What invariably happens, of course, is that people, status-conscious entities that we are, see and feel this different treatment, resentment arises, damages team unity, and the manager has a problem. So, instead, detailed specs are created for everyone on the team, and we have a lowest-common-denominator problem.

And this is what happens in teaching. Tell a great teacher, "we expect all the kids to be reading at or above grade level," and it gets done. No one method will be used, because every child is different, but, one way or another, all but the most recalcitrant child will get to where they need to be.

But the average or mediocre teacher hasn't the personal resources to make that happen. At that point, structure must be imposed to assist the teacher in getting the list of objectives met. That structure comes from reading lists, approved textbooks, centrally-created lesson plans, and all the other "creativity-killing" items that the vast majority of teachers need in order to get the job done. And the bureaucratic structure, coupled with normal human status-seeking, finds two sets of rules unsupportable, so the rules become applied even to the great teachers.

Understand that I don't see this as the desirable outcome. I would love to live in a world in which every teacher is great, understanding the dynamic of the particular classroom and the potential of each child, tailoring their lessons to optimize the learning experience. But that seems wholly unrealistic, given the number of teachers we need and what I consider to be the scarcity of those who rise to the top.

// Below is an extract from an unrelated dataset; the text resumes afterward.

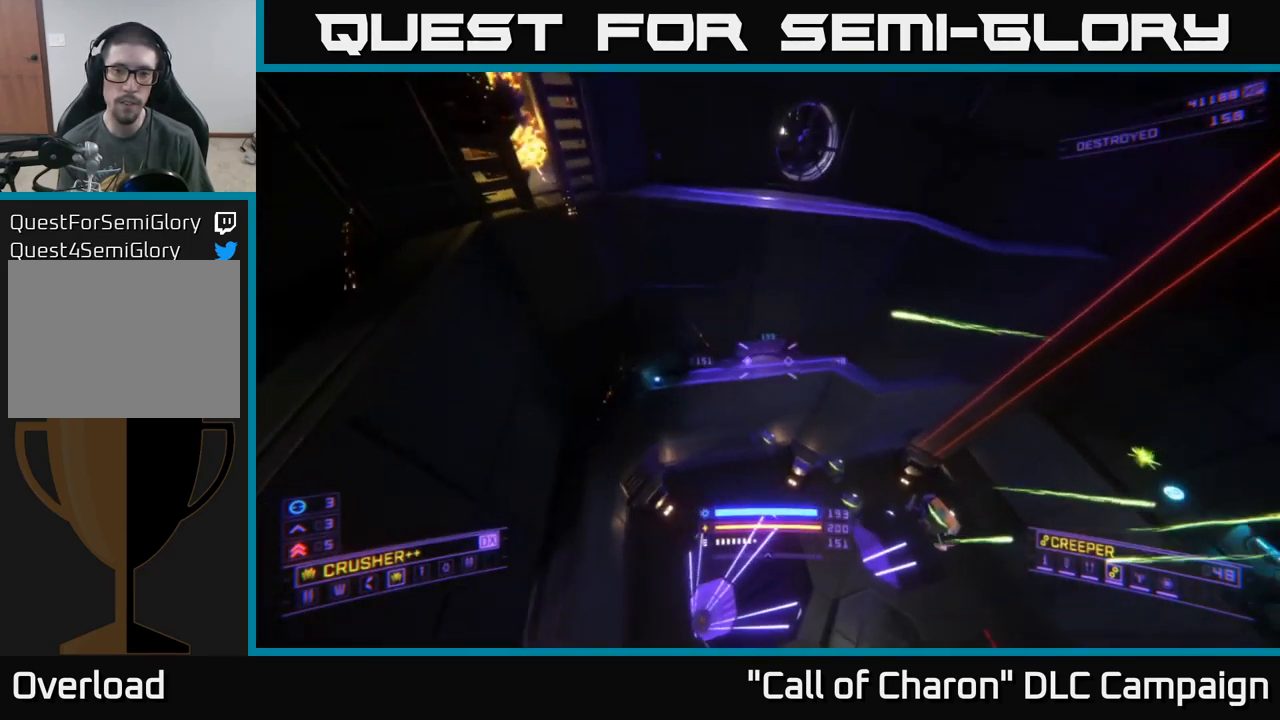
{"buttons": ["X"], "left_stick": "right", "right_stick": "up", "events": [[383, "left_stick", "right"], [483, "X", "down"], [500, "right_stick", "up"]]}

This phenomenon explains the current structure of education, "teaching to the test," rigid rules and roles. And it seems to be a natural outgrowth of the natural structure of talent, and I don't know what we can do about it except at the margins.

4 comments:

Citizen Carrie said...

There's no easy solutions to our problems in education, but a healthy dose of realism is a good start.

Androcass said...

Alas, it seems no closer today than when I was a kid. I've just been discussing one piece of the puzzle; there's a lot more in our system that makes little sense to me.

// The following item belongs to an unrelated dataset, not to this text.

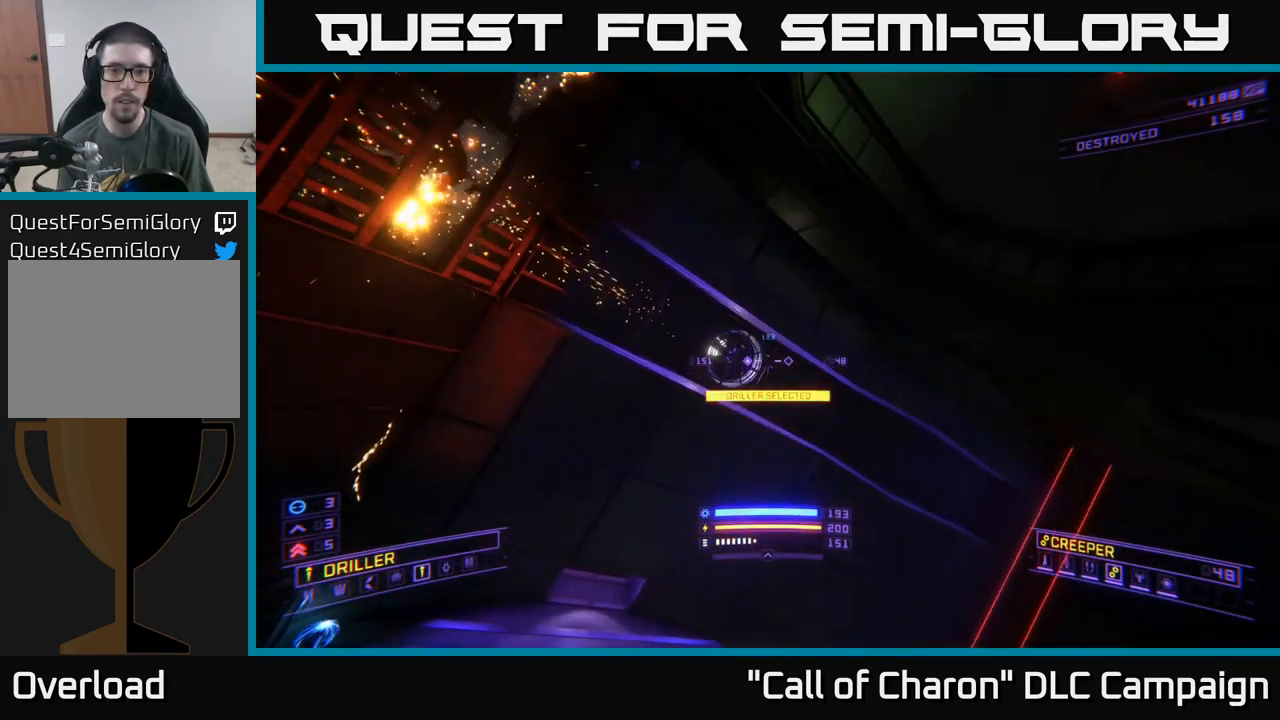
{"buttons": ["X"], "left_stick": "right", "right_stick": "left", "events": [[17, "B", "down"], [17, "right_stick", "up-left"], [100, "B", "up"], [117, "right_stick", "left"], [400, "X", "down"], [433, "B", "down"], [499, "B", "up"]]}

SharePoint Development - Softweb Solutions said...

Thanks for the nice information.

Best Regards
Arpit Kothari

Offshore Software Development

Greg said...

I've been thinking a lot about this post but haven't had time to comment. IMHO, there are three kinds of teachers today. The first kind is the passionate teacher, who devotes his/her life to teaching. For them, teaching is a calling - they feel like they are making the world a better place by teaching. Their passion and devotion is similar to an artist, writer or musician. The second kind of teacher is someone who just views teaching as a job. These teachers may or many not be competent, but they are not devoted to the job. The third type of teacher is someone who started out as a passionate teacher but, over time, lost the passion and now views teaching as just another job.

If my view is correct, then the issue is to attract better candidates for the "just a job" teacher, while re-igniting the passion for teaching for the burned-out teachers.

My hunch is that there are plenty of great teachers out there who have gravitated towards other, more desirable careers. Perhaps they are management consultants, corporate trainers or something else. If we can figure out what will make teaching more attractive, we may be able to get more of them into the field of teaching.